Agrigento’s chief of police Emanuele Ricifari said the traffickers would have known rough seas were forecast.
“Whoever allowed them, or forced them, to leave with this sea is an unscrupulous criminal lunatic,” he told Italian media.
“Rough seas are forecast for the next few days. Let’s hope they stop. It’s sending them to slaughter with this sea,” he said.
Trapped
As the stormy weather continued, firebrigade and alpine rescue teams were preparing Sunday to pull to safety some 20 migrants trapped on a rocky part of Lampedusa’s coastline.
The migrants have been there since late Friday, after their boat was tossed onto the rocks by strong winds.
They have been provided with food, water, clothes and emergency thermal blankets by the Red Cross, but the coastguard has been unable to rescue them by sea due to the high waves.
Should the winds not drop, rescuers will begin winching them up the 140-metre (460 foot) high cliff to safety, media reports said.

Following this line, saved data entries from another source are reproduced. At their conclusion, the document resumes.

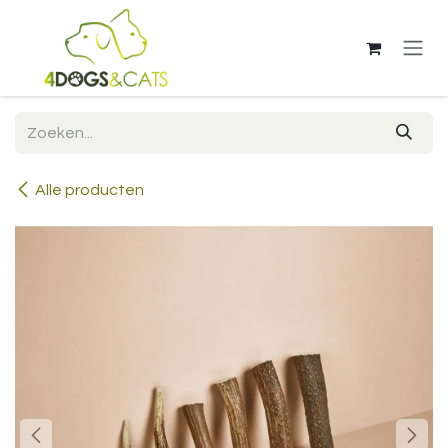
Overslaan naar inhoud
Alle producten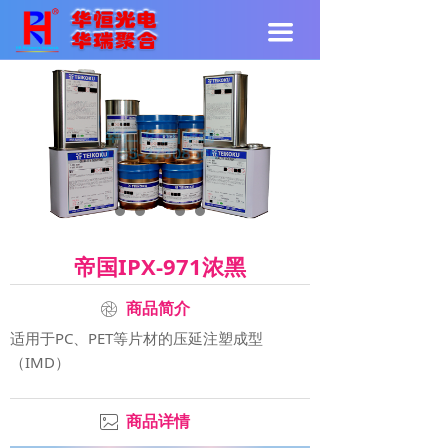
끀
帝国IPX-971浓黑
ꁵ
商品简介
适用于PC、PET等片材的压延注塑成型
（IMD）
ꂈ
商品详情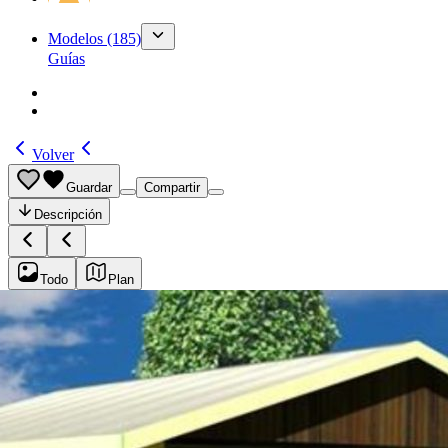
Modelos
(185)
Guías
Volver
Guardar
Compartir
Descripción
Todo
Plan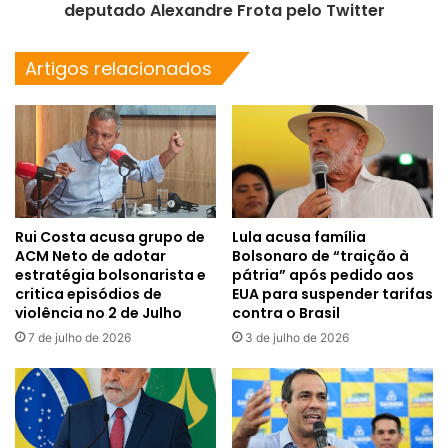
deputado Alexandre Frota pelo Twitter
Artigos relacionados
Rui Costa acusa grupo de
Lula acusa família
ACM Neto de adotar
Bolsonaro de “traição à
estratégia bolsonarista e
pátria” após pedido aos
critica episódios de
EUA para suspender tarifas
violência no 2 de Julho
contra o Brasil
7 de julho de 2026
3 de julho de 2026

The Central Mediterranean crossing from North Africa to Europe is the world’s deadliest.
Over 1,800 people have died attempting it so far this year, Di Giacomo said — almost 900 more than last year.
“The truth is that figure is likely to be much higher. Lots of bodies are being found at sea, suggesting there are many shipwrecks we never hear about,” he said.
The number of bodies found has increased in particular on the so-called Tunisian route, which has become increasingly dangerous, Di Flavio said, because of the type of boats used.
Sub-Saharan migrants are being put out to sea by traffickers “in iron boats which cost less than the usual wooden ones, but are utterly unseaworthy, they easily break up and sink”, he said.
Migrants also often have the engines stolen from their boats at sea, so that traffickers can re-use them.